> Your instructions:
Reproduce all the entries exactly and keep the pictures out.

> Data extracts:

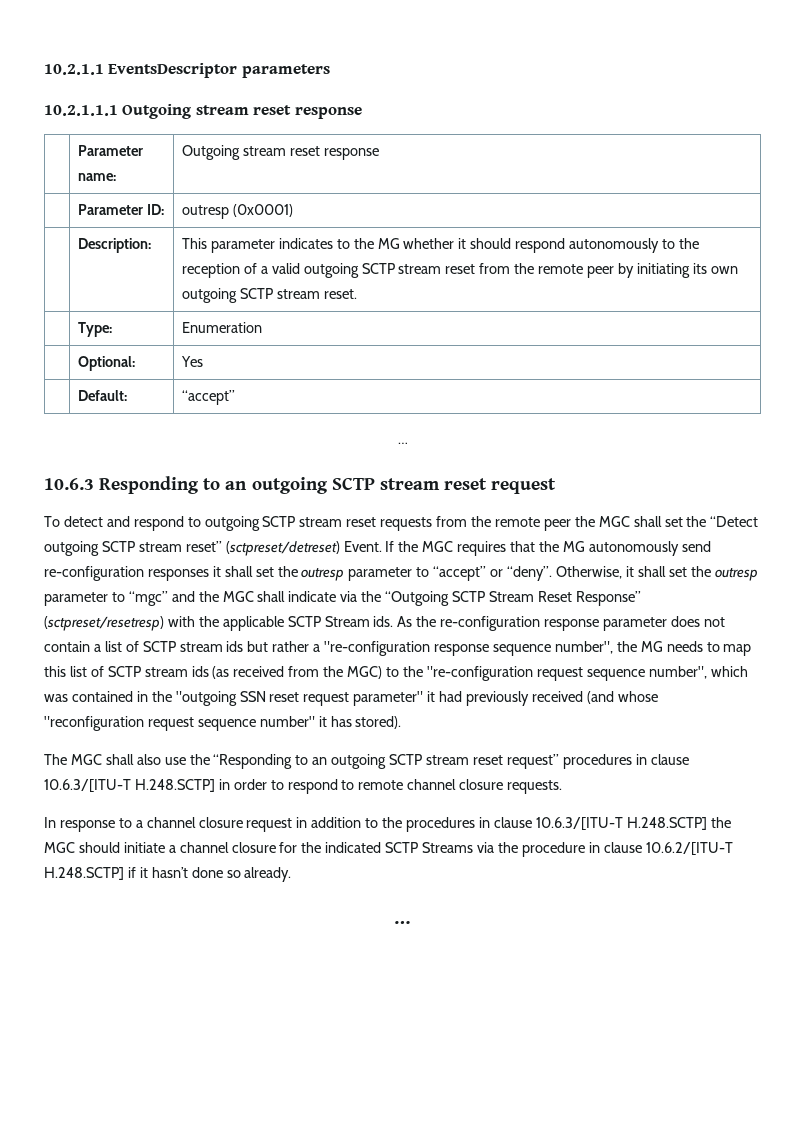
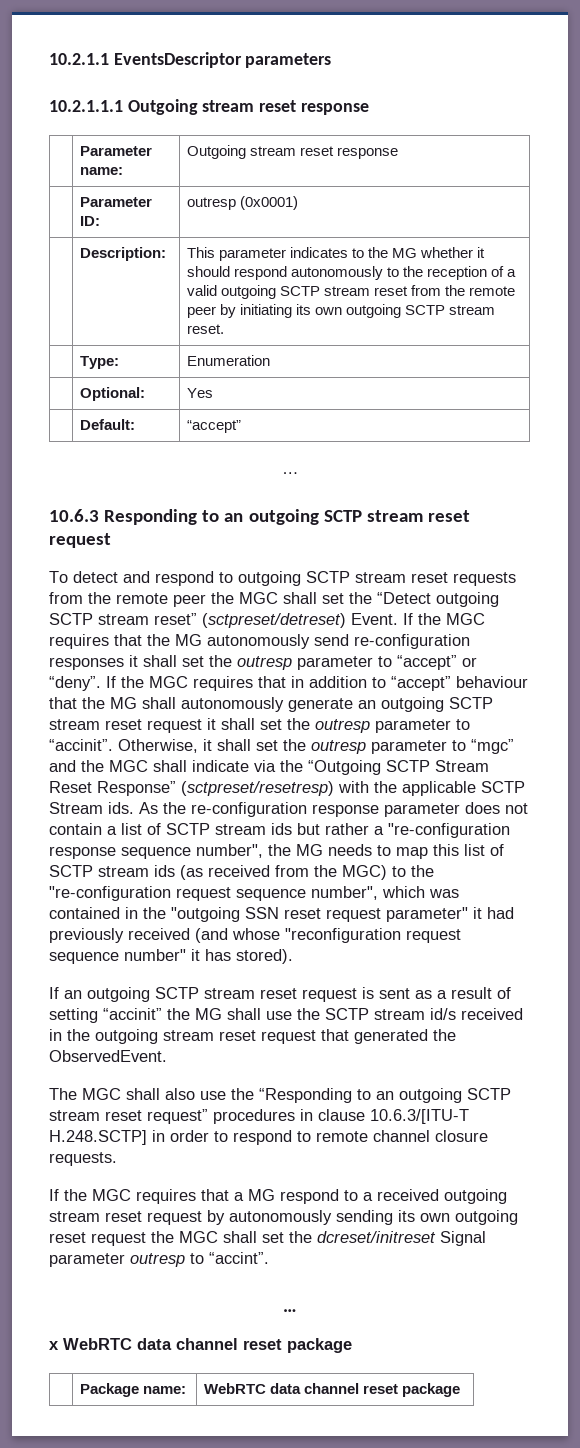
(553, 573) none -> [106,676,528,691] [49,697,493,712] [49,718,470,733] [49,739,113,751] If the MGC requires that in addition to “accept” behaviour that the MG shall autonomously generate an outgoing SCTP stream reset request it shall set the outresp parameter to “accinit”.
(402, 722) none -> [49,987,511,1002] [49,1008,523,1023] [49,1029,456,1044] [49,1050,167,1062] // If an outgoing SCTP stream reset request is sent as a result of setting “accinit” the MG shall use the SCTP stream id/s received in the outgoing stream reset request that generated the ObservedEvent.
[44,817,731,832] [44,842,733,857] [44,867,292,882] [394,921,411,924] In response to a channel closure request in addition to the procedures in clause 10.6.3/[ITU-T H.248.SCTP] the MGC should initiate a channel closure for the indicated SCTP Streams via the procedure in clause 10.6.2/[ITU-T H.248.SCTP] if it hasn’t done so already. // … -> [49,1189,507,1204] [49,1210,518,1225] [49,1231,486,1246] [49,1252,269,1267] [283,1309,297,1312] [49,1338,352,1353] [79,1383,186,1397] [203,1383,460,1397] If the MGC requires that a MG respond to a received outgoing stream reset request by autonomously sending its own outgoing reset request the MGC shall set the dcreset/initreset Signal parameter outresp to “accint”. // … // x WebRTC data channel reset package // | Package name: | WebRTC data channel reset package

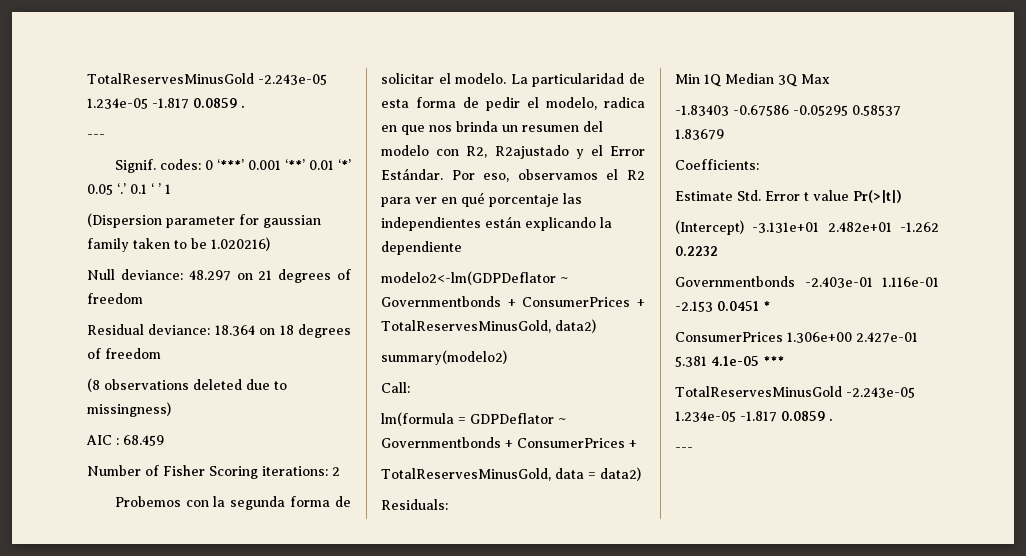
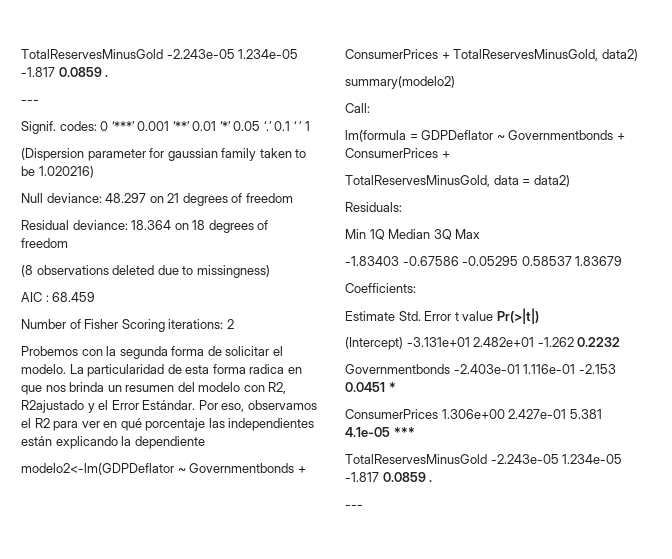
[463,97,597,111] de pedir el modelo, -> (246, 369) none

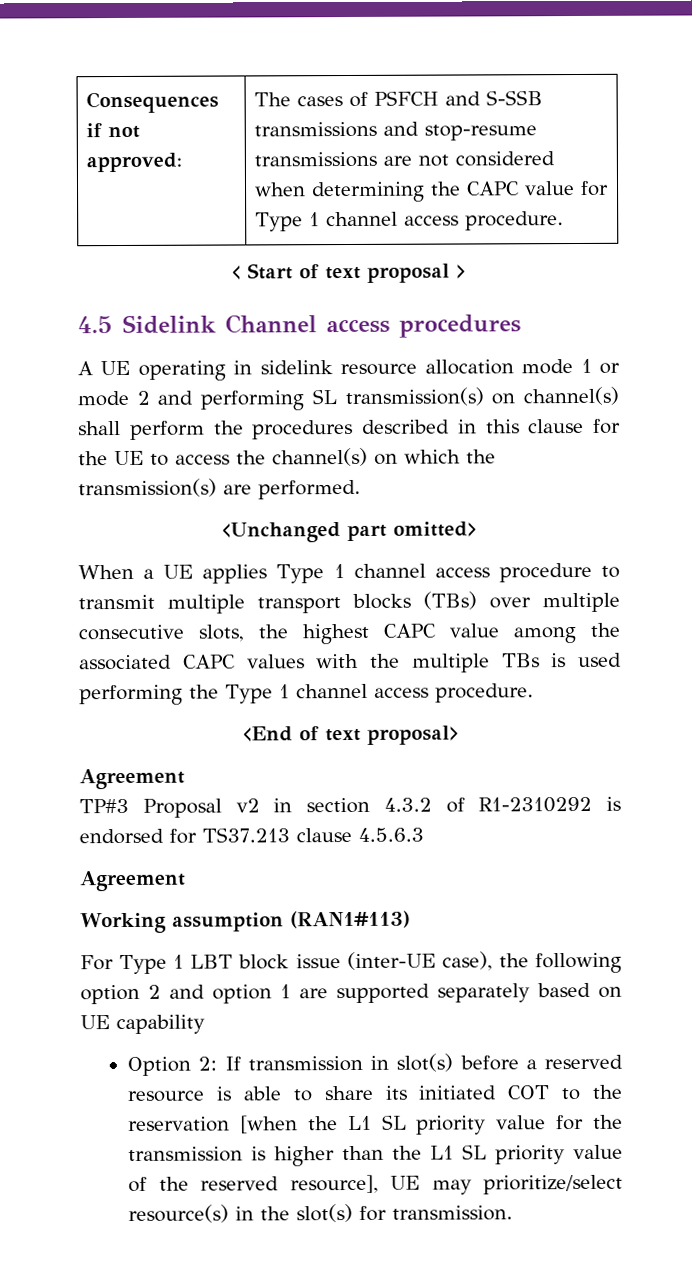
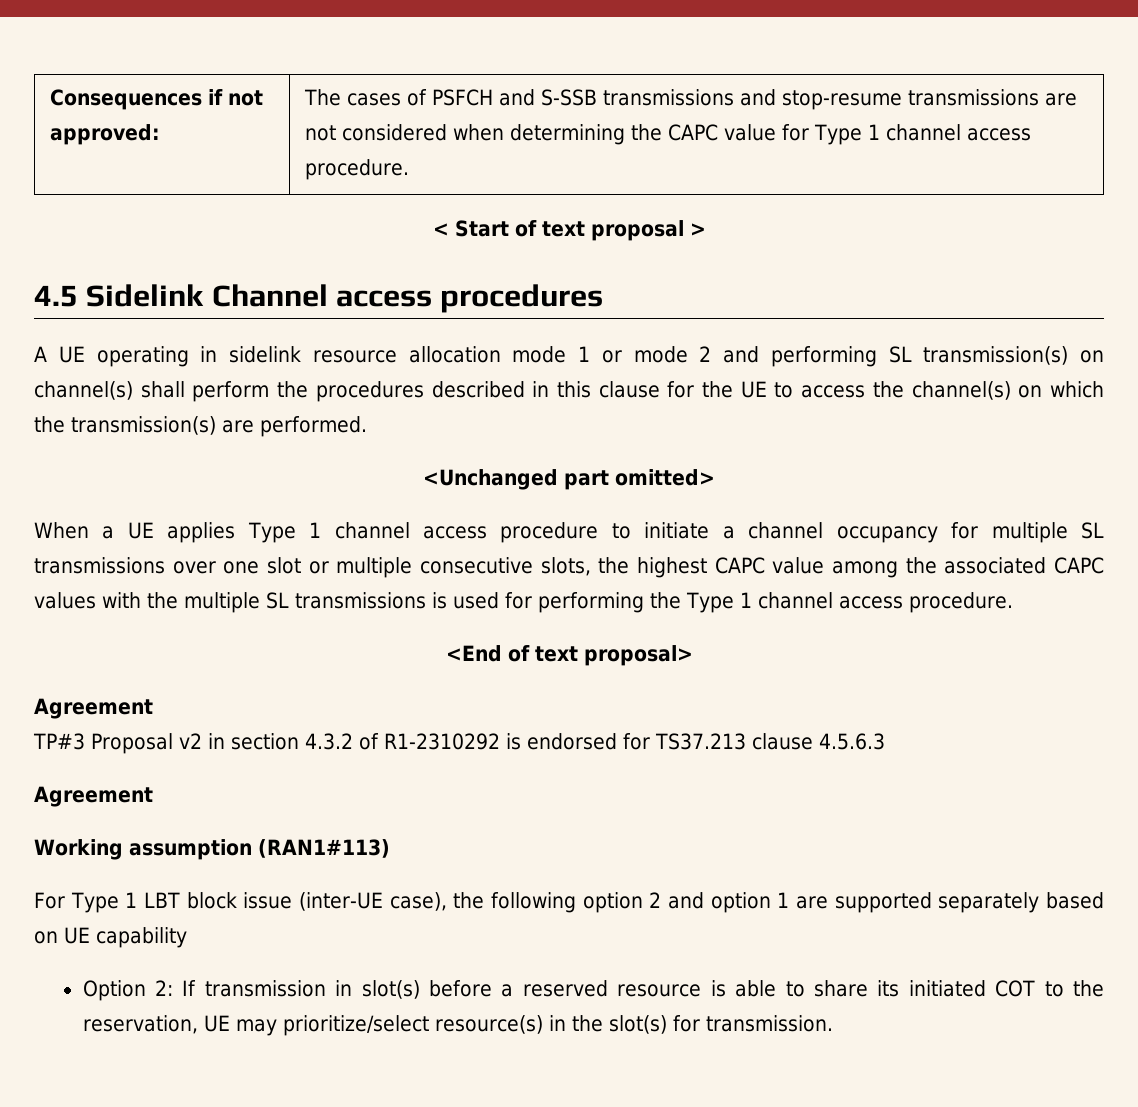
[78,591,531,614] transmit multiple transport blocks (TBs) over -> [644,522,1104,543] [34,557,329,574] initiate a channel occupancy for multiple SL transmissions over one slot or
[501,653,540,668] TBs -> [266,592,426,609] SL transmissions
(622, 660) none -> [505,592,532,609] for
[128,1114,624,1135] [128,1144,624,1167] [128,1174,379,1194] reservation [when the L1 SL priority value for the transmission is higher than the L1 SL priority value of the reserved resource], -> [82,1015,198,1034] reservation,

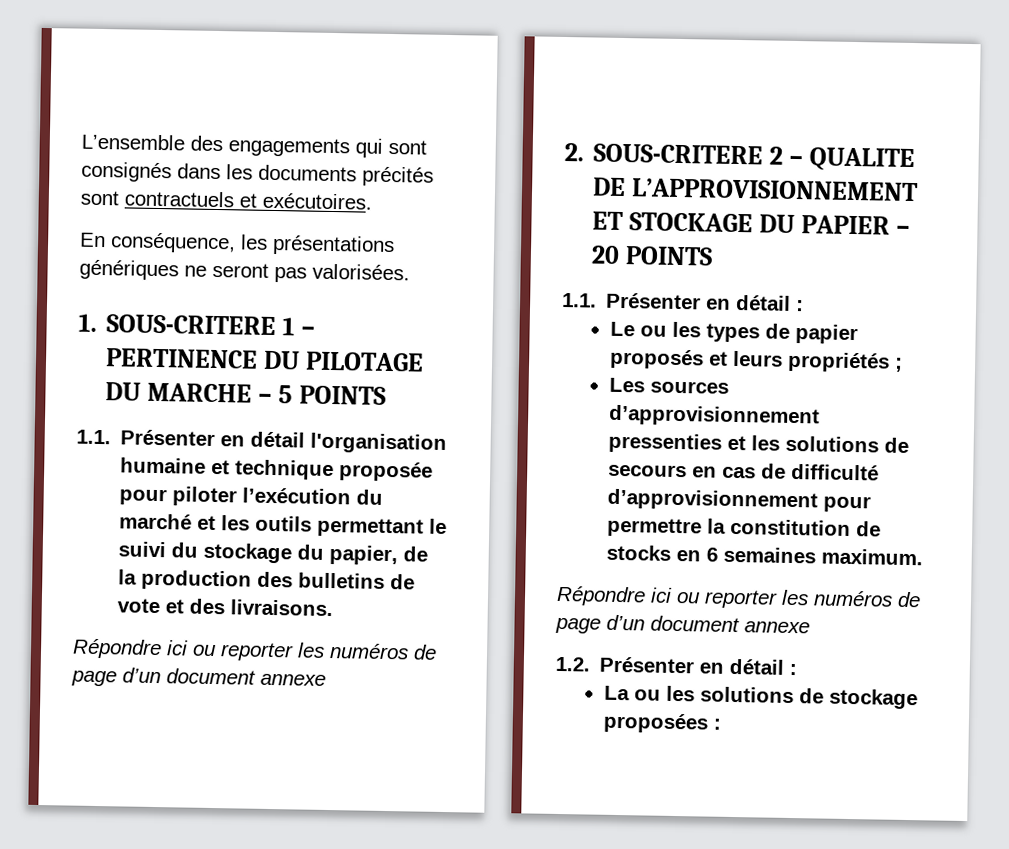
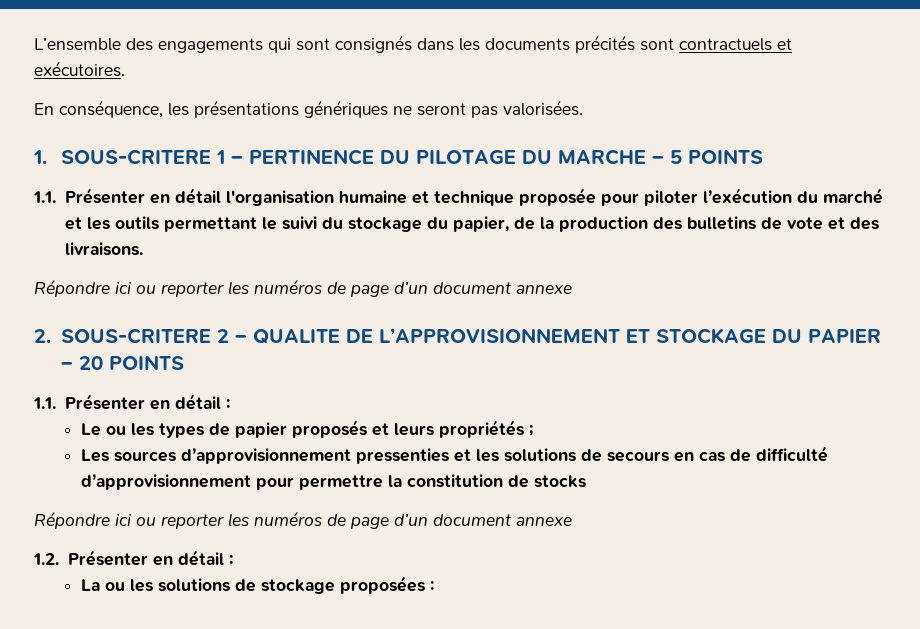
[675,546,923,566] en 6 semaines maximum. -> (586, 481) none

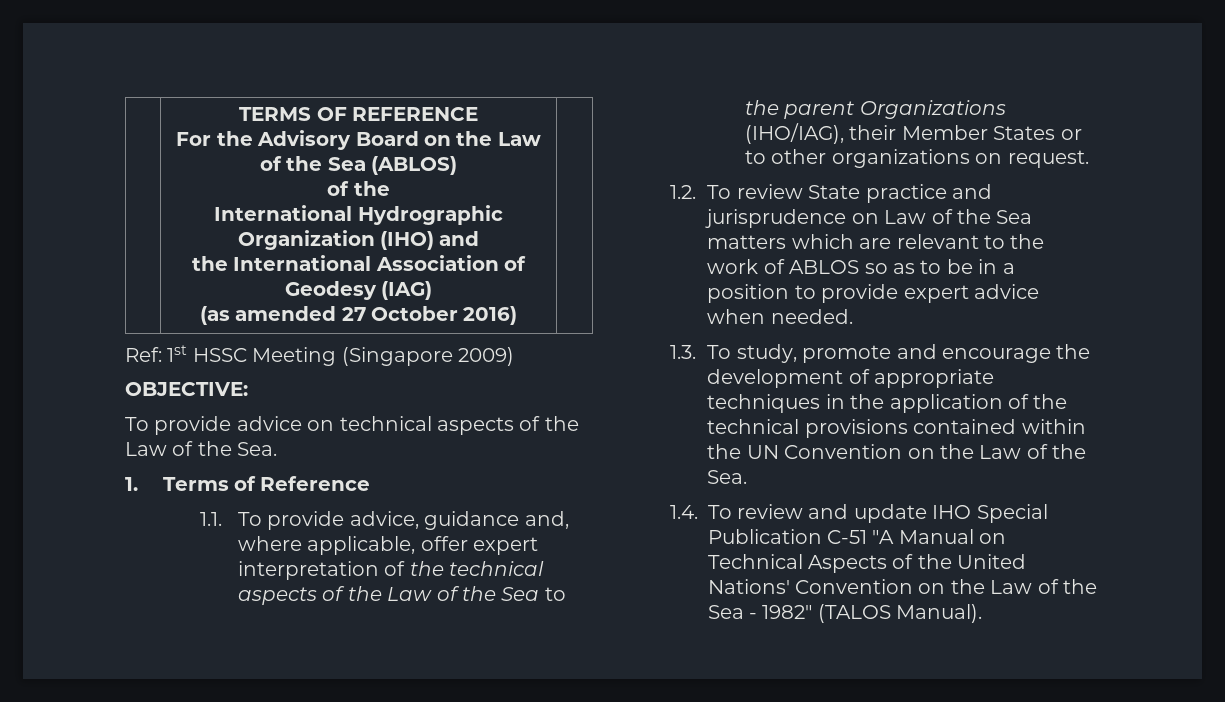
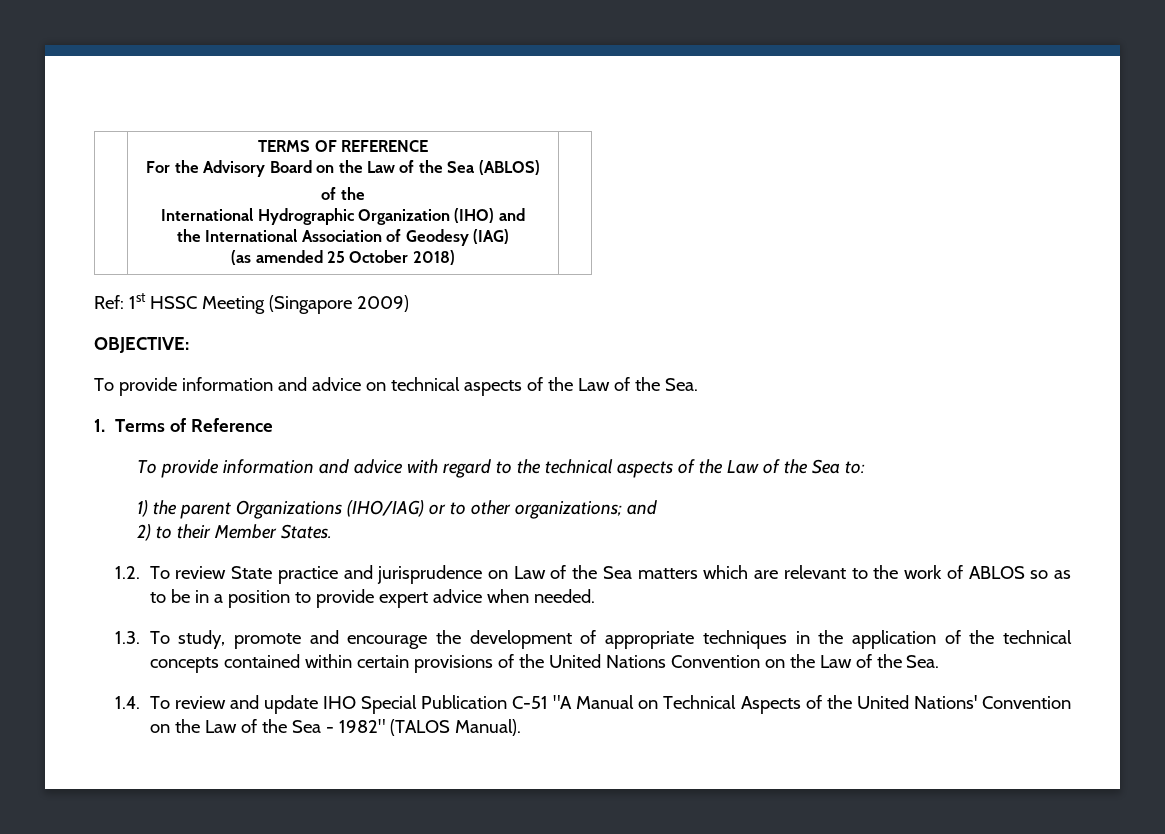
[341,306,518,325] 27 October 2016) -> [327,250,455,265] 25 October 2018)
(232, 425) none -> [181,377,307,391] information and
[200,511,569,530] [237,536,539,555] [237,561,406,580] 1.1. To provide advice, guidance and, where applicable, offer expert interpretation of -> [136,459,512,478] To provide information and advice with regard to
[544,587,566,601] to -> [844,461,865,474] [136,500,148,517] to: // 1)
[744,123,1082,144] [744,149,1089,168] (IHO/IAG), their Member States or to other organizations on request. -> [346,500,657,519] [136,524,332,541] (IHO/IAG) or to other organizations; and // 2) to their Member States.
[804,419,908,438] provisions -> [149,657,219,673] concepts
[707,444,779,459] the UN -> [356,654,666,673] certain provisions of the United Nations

> Exercise response:
(553, 573) none -> [106,676,528,691] [49,697,493,712] [49,718,470,733] [49,739,113,751] If the MGC requires that in addition to “accept” behaviour that the MG shall autonomously generate an outgoing SCTP stream reset request it shall set the outresp parameter to “accinit”.
(402, 722) none -> [49,987,511,1002] [49,1008,523,1023] [49,1029,456,1044] [49,1050,167,1062] // If an outgoing SCTP stream reset request is sent as a result of setting “accinit” the MG shall use the SCTP stream id/s received in the outgoing stream reset request that generated the ObservedEvent.
[44,817,731,832] [44,842,733,857] [44,867,292,882] [394,921,411,924] In response to a channel closure request in addition to the procedures in clause 10.6.3/[ITU-T H.248.SCTP] the MGC should initiate a channel closure for the indicated SCTP Streams via the procedure in clause 10.6.2/[ITU-T H.248.SCTP] if it hasn’t done so already. // … -> [49,1189,507,1204] [49,1210,518,1225] [49,1231,486,1246] [49,1252,269,1267] [283,1309,297,1312] [49,1338,352,1353] [79,1383,186,1397] [203,1383,460,1397] If the MGC requires that a MG respond to a received outgoing stream reset request by autonomously sending its own outgoing reset request the MGC shall set the dcreset/initreset Signal parameter outresp to “accint”. // … // x WebRTC data channel reset package // | Package name: | WebRTC data channel reset package

[463,97,597,111] de pedir el modelo, -> (246, 369) none

[78,591,531,614] transmit multiple transport blocks (TBs) over -> [644,522,1104,543] [34,557,329,574] initiate a channel occupancy for multiple SL transmissions over one slot or
[501,653,540,668] TBs -> [266,592,426,609] SL transmissions
(622, 660) none -> [505,592,532,609] for
[128,1114,624,1135] [128,1144,624,1167] [128,1174,379,1194] reservation [when the L1 SL priority value for the transmission is higher than the L1 SL priority value of the reserved resource], -> [82,1015,198,1034] reservation,

[675,546,923,566] en 6 semaines maximum. -> (586, 481) none

[341,306,518,325] 27 October 2016) -> [327,250,455,265] 25 October 2018)
(232, 425) none -> [181,377,307,391] information and
[200,511,569,530] [237,536,539,555] [237,561,406,580] 1.1. To provide advice, guidance and, where applicable, offer expert interpretation of -> [136,459,512,478] To provide information and advice with regard to
[544,587,566,601] to -> [844,461,865,474] [136,500,148,517] to: // 1)
[744,123,1082,144] [744,149,1089,168] (IHO/IAG), their Member States or to other organizations on request. -> [346,500,657,519] [136,524,332,541] (IHO/IAG) or to other organizations; and // 2) to their Member States.
[804,419,908,438] provisions -> [149,657,219,673] concepts
[707,444,779,459] the UN -> [356,654,666,673] certain provisions of the United Nations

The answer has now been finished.